La femme révélée

Roman de Gaëlle Nohant.

Dans les années 50, Eliza fuit Chicago, son mari et son petit garçon pour Paris où elle devient Violet. De sa vie aisée, elle n’a gardé que son appareil photo, autant bouclier qu’arme. Dans la ville Lumière, elle se cache autant qu’elle se réinvente. « La vérité, c’est qu’il y a dans nos vies des impasses dont on ne peut s’échapper qu’en détachant des morceaux de soi. » (p. 20) Progressivement, le lecteur découvre à quoi Eliza/Violet a voulu échapper, notamment un mariage fondé sur des illusions et pétri de violence plus ou moins larvée. « À défaut de te montrer enthousiaste, tu pourrais être décorative. » (p. 139) Bien que torturée par l’absence de son fils, l’Américaine n’a pas peur de se battre pour son indépendance et pour les autres, farouchement animée par des idéaux de justice et d’égalité. « C’est humain, tu vois, d’aspirer à la liberté, de ne pas supporter la cage. » (p. 18)

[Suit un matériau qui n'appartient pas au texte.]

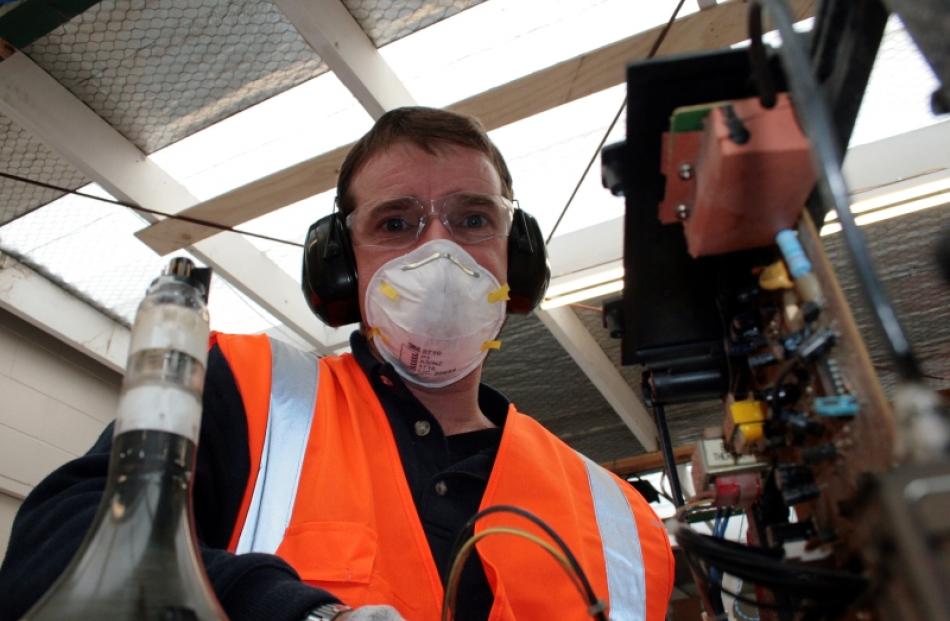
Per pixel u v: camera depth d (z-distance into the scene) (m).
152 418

Sur fond de scandale immobilier dans le ghetto noir de Chicago, l’autrice dépeint une ville au bord de la rupture qui, une décennie après le départ de Violet, explose. « Derrière le racisme, il y a la rapacité d’un système qui a besoin de fabriquer des esclaves. » (p. 256) Les figures martyres de Martin Luther King et de Robert Kennedy ne font que couronner la pile des jeunes Américains morts au Vietnam. Et Violet ne cesse de brandir son appareil photo pour saisir la vérité et finir de renouer avec elle. « Mais vous, petite femme blanche dans ce grand pays empoisonné par le racisme, comment vous retrouvez-vous à photographier ces gens ? » (p. 154)

Violet se raconte et se révèle progressivement, comme sortie du bain de ses souvenirs. Dans les premières pages, j’ai craint un roman convenu et cousu de fil blanc, avec une histoire d’amour un peu trop facile. Mais c’est tout le talent de l’autrice d’avoir su me surprendre avec une ellipse qui, loin d’être frustrante, tombe fort à propos. De fait, la dernière partie du roman est celle qui m’a le plus convaincue, au terme d’une lecture finalement très agréable.